The whole listing is to be transcribed exactly as it stands.
[Start of section]
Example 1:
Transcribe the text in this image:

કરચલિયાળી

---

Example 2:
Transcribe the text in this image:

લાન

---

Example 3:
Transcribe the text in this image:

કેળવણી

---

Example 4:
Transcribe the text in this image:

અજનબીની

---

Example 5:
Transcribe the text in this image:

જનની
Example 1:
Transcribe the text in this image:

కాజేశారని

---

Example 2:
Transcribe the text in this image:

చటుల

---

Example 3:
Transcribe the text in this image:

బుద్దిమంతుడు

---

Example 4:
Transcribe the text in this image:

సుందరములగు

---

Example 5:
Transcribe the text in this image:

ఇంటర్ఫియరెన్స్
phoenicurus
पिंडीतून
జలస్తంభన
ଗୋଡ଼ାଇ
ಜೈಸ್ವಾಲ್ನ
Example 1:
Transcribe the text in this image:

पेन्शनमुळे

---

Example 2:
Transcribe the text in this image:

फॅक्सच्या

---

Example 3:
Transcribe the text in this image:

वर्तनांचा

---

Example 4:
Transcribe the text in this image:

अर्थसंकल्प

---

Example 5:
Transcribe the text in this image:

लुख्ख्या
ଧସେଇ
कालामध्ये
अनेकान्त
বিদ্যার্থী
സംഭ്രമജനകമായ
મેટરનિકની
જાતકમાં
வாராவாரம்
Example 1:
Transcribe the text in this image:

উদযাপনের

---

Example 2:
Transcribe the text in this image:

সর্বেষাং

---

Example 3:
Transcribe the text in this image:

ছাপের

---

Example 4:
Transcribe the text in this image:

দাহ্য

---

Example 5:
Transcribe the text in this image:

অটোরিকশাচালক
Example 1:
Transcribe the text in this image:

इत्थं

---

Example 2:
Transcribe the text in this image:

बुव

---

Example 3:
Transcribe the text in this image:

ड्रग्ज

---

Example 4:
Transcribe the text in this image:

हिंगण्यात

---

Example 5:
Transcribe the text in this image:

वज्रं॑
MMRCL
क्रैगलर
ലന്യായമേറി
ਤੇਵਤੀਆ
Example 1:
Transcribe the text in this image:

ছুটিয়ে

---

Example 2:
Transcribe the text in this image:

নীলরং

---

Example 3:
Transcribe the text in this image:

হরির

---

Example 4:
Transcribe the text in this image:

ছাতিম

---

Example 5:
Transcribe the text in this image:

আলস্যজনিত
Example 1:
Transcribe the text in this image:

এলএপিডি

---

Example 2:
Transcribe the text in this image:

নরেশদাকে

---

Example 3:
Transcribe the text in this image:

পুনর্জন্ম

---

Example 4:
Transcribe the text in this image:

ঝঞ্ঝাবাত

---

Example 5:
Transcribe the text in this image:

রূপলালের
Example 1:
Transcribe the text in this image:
[End of section]
### Answer below
Example 1:
Transcribe the text in this image:

કરચલિયાળી

---

Example 2:
Transcribe the text in this image:

લાન

---

Example 3:
Transcribe the text in this image:

કેળવણી

---

Example 4:
Transcribe the text in this image:

અજનબીની

---

Example 5:
Transcribe the text in this image:

જનની
Example 1:
Transcribe the text in this image:

కాజేశారని

---

Example 2:
Transcribe the text in this image:

చటుల

---

Example 3:
Transcribe the text in this image:

బుద్దిమంతుడు

---

Example 4:
Transcribe the text in this image:

సుందరములగు

---

Example 5:
Transcribe the text in this image:

ఇంటర్ఫియరెన్స్
phoenicurus
पिंडीतून
జలస్తంభన
ଗୋଡ଼ାଇ
ಜೈಸ್ವಾಲ್ನ
Example 1:
Transcribe the text in this image:

पेन्शनमुळे

---

Example 2:
Transcribe the text in this image:

फॅक्सच्या

---

Example 3:
Transcribe the text in this image:

वर्तनांचा

---

Example 4:
Transcribe the text in this image:

अर्थसंकल्प

---

Example 5:
Transcribe the text in this image:

लुख्ख्या
ଧସେଇ
कालामध्ये
अनेकान्त
বিদ্যার্থী
സംഭ്രമജനകമായ
મેટરનિકની
જાતકમાં
வாராவாரம்
Example 1:
Transcribe the text in this image:

উদযাপনের

---

Example 2:
Transcribe the text in this image:

সর্বেষাং

---

Example 3:
Transcribe the text in this image:

ছাপের

---

Example 4:
Transcribe the text in this image:

দাহ্য

---

Example 5:
Transcribe the text in this image:

অটোরিকশাচালক
Example 1:
Transcribe the text in this image:

इत्थं

---

Example 2:
Transcribe the text in this image:

बुव

---

Example 3:
Transcribe the text in this image:

ड्रग्ज

---

Example 4:
Transcribe the text in this image:

हिंगण्यात

---

Example 5:
Transcribe the text in this image:

वज्रं॑
MMRCL
क्रैगलर
ലന്യായമേറി
ਤੇਵਤੀਆ
Example 1:
Transcribe the text in this image:

ছুটিয়ে

---

Example 2:
Transcribe the text in this image:

নীলরং

---

Example 3:
Transcribe the text in this image:

হরির

---

Example 4:
Transcribe the text in this image:

ছাতিম

---

Example 5:
Transcribe the text in this image:

আলস্যজনিত
Example 1:
Transcribe the text in this image:

এলএপিডি

---

Example 2:
Transcribe the text in this image:

নরেশদাকে

---

Example 3:
Transcribe the text in this image:

পুনর্জন্ম

---

Example 4:
Transcribe the text in this image:

ঝঞ্ঝাবাত

---

Example 5:
Transcribe the text in this image:

রূপলালের
Example 1:
Transcribe the text in this image:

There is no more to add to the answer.